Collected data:
::::::::::

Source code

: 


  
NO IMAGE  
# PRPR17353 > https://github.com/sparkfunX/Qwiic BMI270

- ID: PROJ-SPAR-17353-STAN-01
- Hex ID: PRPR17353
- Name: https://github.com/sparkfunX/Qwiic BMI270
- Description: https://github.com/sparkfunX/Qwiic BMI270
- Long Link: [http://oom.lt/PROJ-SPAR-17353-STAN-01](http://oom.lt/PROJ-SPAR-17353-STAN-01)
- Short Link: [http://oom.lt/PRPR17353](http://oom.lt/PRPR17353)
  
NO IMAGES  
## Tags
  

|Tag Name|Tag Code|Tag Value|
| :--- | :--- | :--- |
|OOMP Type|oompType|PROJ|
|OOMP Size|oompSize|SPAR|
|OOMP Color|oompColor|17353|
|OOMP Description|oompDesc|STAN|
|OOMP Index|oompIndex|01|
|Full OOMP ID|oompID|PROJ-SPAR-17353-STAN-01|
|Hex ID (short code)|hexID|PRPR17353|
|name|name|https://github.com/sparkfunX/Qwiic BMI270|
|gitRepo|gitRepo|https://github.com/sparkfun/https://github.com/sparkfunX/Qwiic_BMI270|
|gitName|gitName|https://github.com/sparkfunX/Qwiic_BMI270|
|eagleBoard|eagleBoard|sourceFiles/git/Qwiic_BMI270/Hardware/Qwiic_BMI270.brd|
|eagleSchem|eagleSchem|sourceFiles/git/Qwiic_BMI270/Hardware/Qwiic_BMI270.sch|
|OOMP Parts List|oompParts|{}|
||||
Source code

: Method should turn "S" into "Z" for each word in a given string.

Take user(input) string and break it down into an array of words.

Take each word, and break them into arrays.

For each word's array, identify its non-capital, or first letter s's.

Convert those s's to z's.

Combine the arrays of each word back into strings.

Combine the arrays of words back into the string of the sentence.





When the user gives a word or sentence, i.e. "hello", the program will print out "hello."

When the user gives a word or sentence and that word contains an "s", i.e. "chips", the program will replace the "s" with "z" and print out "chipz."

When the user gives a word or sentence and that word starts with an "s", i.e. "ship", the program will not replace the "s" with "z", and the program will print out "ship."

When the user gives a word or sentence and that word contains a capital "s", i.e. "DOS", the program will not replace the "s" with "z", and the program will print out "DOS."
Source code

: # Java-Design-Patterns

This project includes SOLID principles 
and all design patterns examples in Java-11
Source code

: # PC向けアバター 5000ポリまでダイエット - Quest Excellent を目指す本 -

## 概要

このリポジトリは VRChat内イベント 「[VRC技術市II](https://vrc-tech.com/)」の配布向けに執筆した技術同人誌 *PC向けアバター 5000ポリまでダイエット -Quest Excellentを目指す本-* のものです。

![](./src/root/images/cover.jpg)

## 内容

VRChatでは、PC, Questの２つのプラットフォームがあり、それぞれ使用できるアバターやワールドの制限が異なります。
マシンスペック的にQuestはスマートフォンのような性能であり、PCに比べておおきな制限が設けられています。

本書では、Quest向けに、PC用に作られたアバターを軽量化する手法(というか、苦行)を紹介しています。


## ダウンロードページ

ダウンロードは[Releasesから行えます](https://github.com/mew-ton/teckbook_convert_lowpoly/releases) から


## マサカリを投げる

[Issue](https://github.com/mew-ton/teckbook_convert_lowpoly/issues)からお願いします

::::::::::

* _Exercise aim_: Up to and including the line that holds "- Description: https://github.com/sparkfunX/Qwiic", reproduce the records above exactly from their first line, and give nothing else.

* _Problem solution_:
Source code

: 


  
NO IMAGE  
# PRPR17353 > https://github.com/sparkfunX/Qwiic BMI270

- ID: PROJ-SPAR-17353-STAN-01
- Hex ID: PRPR17353
- Name: https://github.com/sparkfunX/Qwiic BMI270
- Description: https://github.com/sparkfunX/Qwiic BMI270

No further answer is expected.